敘敘勉強扯了一個笑,從嗓子裡擠出嘶啞的聲音:“Think you。”
她此時的樣子其實很可憐。頭上腫了好大一個包,鬢髮散亂,嘴唇青紫,衣服後腰處被刀劃破,裡面的毛衣線頭被勾了出來。最要緊的是身上沾染的斑斑血跡已經乾涸發黑,看上去一大團一大團,很嚇人。
喝了一口熱水,感覺胃裡的不適稍稍緩解,四肢好像有了點力氣。她翻看手袋,找出手機,抖抖索索按了半天,終於成功找到湛父的電話,撥過去。
“喂?”那頭傳來湛父溫厚的聲音。
“爸爸!”聽到親人熟悉的話語,她再也憋不住號啕大哭:“爸爸,嗚嗚!”
湛父被震耳欲聾的哭聲嚇了一跳,急急問:“怎麼了?敘敘?”
“爸爸,湛墨青,現在在醫院急救,出事了!我們在廣場上面,有人突然挾持我,他為了救我中了槍,嗚嗚……”她雖然說得斷斷續續,但好歹還是把情況說清楚了。
湛父怎麼也沒想到兩人才剛開始度蜜月就會遇到這樣的事情,不過他出身於軍人世家,心理素質和應變能力相當高,當下非但沒有慌亂,反而沉著地安慰她:“別急敘敘,我馬上安排人過來接你們,你現在一定要待在人多安全的地方,不要自己單獨行動。”
鍾敘敘嗚咽著答應,那頭便斷了電話。
不一會兒,湛母又打過來,儘管自己的兒子生死不明,但是擔心鍾敘敘遭遇到了這種情況後一個人在陌生的地方害怕,一直在用慈祥和藹的聲音安撫她。
這讓鍾敘敘覺得心底的無助稍微減輕了一點。
五個小時後,湛墨青從急救室出來,轉到重症室監控。
鍾敘敘不能進入病房,她趴在重症室門口的玻璃上,一眨不眨地盯著湛墨青。
中彈的部位在腹部,差一點就打到肺葉。還好經過搶救,暫時沒有生命危險。
麻醉還沒消退,他靜靜地躺在那裡,平時小麥色的面板此時呈現淡淡的灰白,好像一尊石雕,沒有生命。鍾敘敘使勁地看著他的胸口,努力地觀察他胸口的起伏。
她盯著他好久,確定他還在呼吸。
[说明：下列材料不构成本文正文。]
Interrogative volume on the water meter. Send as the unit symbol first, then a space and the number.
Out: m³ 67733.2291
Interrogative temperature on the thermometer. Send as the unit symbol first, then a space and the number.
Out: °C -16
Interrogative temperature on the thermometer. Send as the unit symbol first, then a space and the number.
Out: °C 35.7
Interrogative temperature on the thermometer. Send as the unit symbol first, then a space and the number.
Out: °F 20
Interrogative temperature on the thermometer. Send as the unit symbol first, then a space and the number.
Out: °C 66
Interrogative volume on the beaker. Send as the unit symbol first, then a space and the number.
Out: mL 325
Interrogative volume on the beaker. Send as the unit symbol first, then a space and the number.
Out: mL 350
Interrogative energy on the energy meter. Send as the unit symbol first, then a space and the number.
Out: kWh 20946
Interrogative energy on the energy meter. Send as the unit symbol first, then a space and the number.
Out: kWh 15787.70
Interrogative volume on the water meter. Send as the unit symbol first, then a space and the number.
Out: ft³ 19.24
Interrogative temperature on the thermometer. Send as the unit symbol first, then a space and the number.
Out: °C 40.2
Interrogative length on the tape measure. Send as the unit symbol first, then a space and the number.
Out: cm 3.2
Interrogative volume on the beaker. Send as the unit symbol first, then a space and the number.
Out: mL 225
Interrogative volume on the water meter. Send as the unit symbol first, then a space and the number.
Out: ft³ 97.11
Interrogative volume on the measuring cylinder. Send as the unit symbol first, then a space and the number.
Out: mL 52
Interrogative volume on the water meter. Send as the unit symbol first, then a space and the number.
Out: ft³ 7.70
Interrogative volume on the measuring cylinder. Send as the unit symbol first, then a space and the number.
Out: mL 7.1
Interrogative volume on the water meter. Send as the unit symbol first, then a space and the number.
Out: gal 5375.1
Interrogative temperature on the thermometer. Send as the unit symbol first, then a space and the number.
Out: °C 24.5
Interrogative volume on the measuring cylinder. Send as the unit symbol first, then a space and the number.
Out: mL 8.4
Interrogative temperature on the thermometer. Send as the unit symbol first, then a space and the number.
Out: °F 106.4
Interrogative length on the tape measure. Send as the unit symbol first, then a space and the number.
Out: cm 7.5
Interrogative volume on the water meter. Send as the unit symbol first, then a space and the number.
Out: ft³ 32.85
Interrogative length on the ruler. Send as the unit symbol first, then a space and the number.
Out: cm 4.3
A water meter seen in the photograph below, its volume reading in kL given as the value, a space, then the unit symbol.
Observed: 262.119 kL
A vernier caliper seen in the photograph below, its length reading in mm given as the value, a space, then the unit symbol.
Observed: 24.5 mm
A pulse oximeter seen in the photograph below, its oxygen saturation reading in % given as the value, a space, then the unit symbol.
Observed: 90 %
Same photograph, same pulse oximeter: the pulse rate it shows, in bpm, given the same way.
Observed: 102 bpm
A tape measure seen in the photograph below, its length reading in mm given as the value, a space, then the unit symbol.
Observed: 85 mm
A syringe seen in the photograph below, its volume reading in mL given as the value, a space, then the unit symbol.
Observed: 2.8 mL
把頭頂在冰涼的玻璃上,終於有了力氣來思考發生的這一切。
為什麼會在異鄉遭人挾持?什麼人會輕而易舉地在眾目睽睽之下開槍傷人?誰要致他們於死地?
她想破頭也想不明白。
在她二十幾年的人生中,最驚心動魄的時刻是在遊樂場坐過山車,最悲傷的時候是親人去世戀人背叛,最緊張的時候,好像是逃課逛街不巧遇上輔導員。
然而今天,居然讓她體驗到了電影裡面才有的驚險鏡頭。遇上壞人,被挾持,被槍殺,多麼可怕,又多麼不可思議,她覺得腦袋要炸開來。
湛墨青還沒有醒。在鍾敘敘的記憶裡,這是她這輩子渡過的最長的五小時,每一分每一秒,都像被放在油鍋裡滋滋地煎,痛苦得恨不得立即死去。
她獨自一人蹲在病房門口,頭埋在手中,眼淚時斷時續地湧出來,她不用照鏡子也知道自己的眼睛腫得厲害。時不時有人從她旁邊輕輕走過去,噠噠的腳步聲響在她的耳中,清楚,但是又好像被隔絕在她的世界外,並不真實。
其間有一位頭髮花白的老婦人見了她的模樣,低低安慰她,解下自己的披肩披在她肩頭,她裹緊了老婦人帶著體溫的披肩,努力地抵禦著醫院散發出的陰冷寒意。
“請問,你是鍾敘敘小姐嗎?”一個溫和的女聲在頭頂響起。
她抬頭,眼前站著的是一個華人中年婦女,表情溫柔,帶著一點著急和憐憫。
她張張嘴,喉嚨像被魚刺卡住一般,痛到極致,發不出聲音,只好點點頭。